**REQUIREMENTS**
Copy every line of the entries below word for word, leaving out the pictures.

**STORED RECORDS**
============
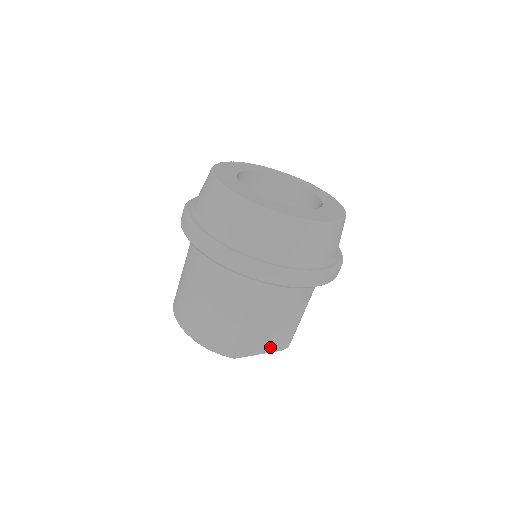
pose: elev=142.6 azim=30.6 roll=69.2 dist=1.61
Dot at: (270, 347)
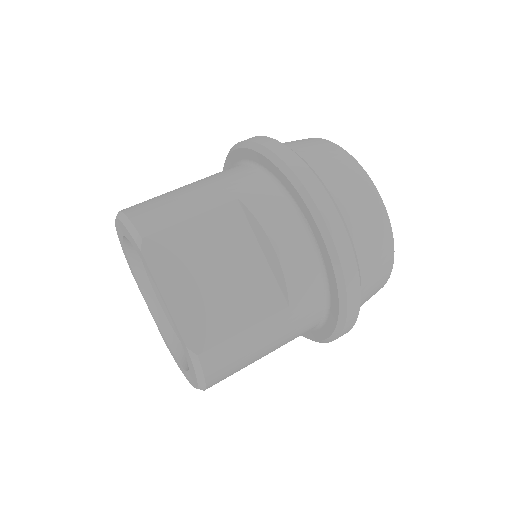
Dot at: (184, 311)
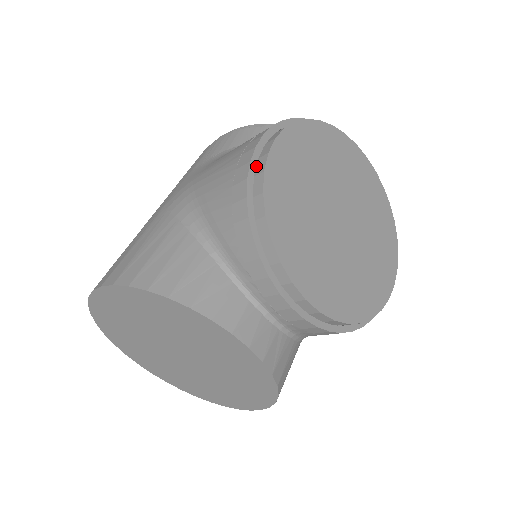
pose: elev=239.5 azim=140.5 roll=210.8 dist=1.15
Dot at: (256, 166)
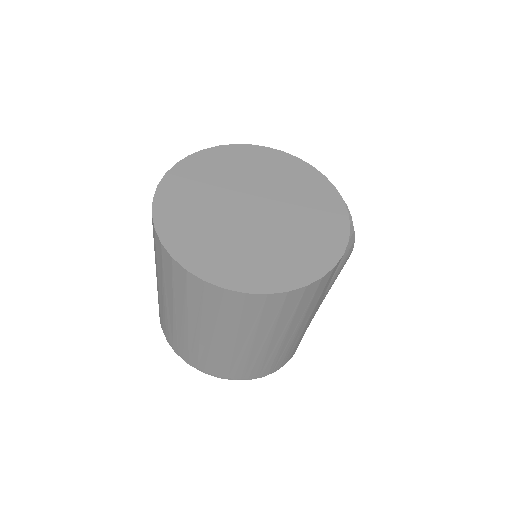
Dot at: occluded
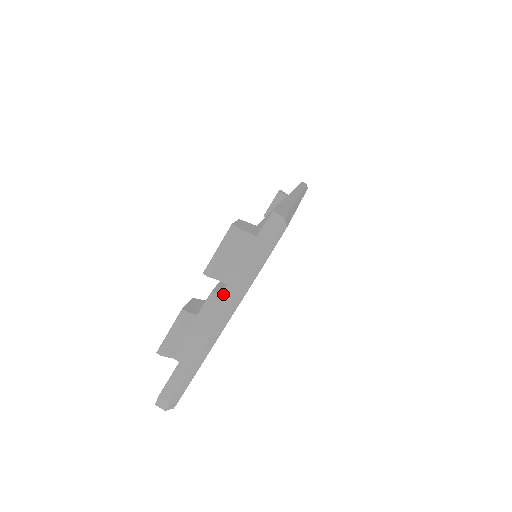
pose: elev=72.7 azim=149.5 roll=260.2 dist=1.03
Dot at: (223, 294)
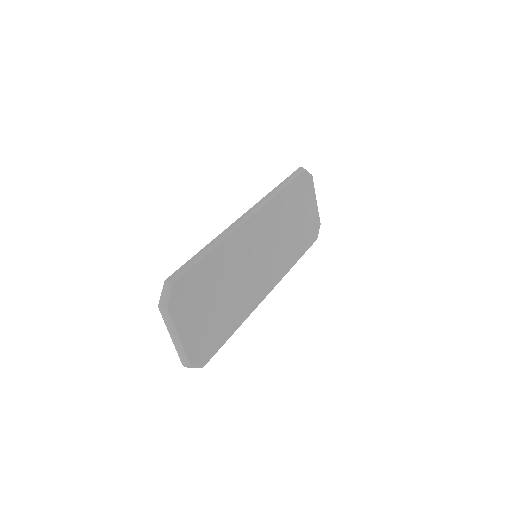
Dot at: (165, 323)
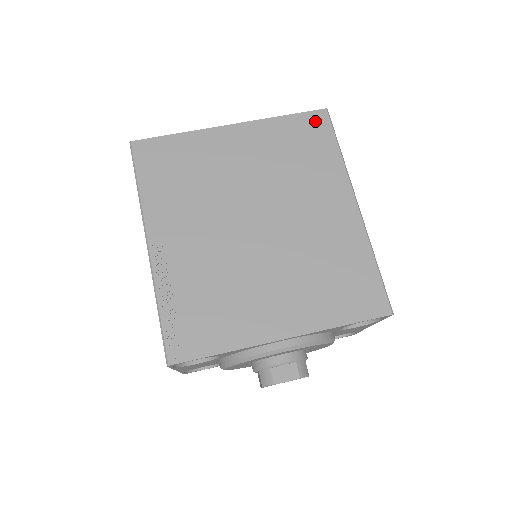
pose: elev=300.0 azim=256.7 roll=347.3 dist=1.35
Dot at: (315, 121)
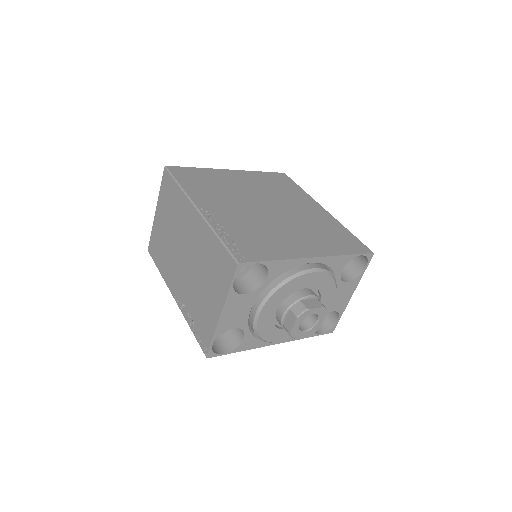
Dot at: (281, 176)
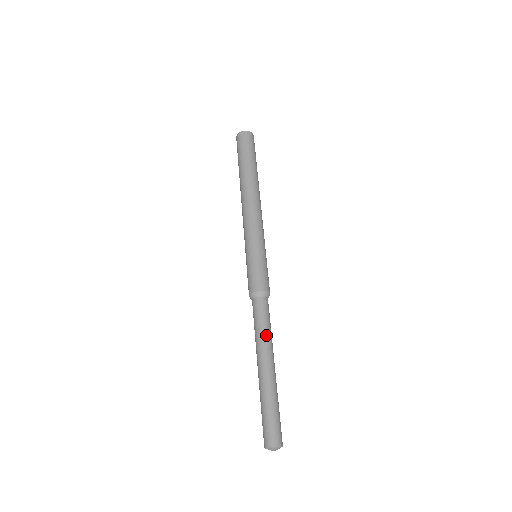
============
**COMPLETE RESPONSE**
pose: elev=142.6 azim=30.6 roll=69.2 dist=1.61
Dot at: (270, 347)
Dot at: (184, 311)
pose: elev=239.5 azim=140.5 roll=210.8 dist=1.15
Dot at: (256, 166)
Dot at: occluded
pose: elev=72.7 azim=149.5 roll=260.2 dist=1.03
Dot at: (223, 294)
Dot at: (165, 323)
pose: elev=300.0 azim=256.7 roll=347.3 dist=1.35
Dot at: (315, 121)
Dot at: (281, 176)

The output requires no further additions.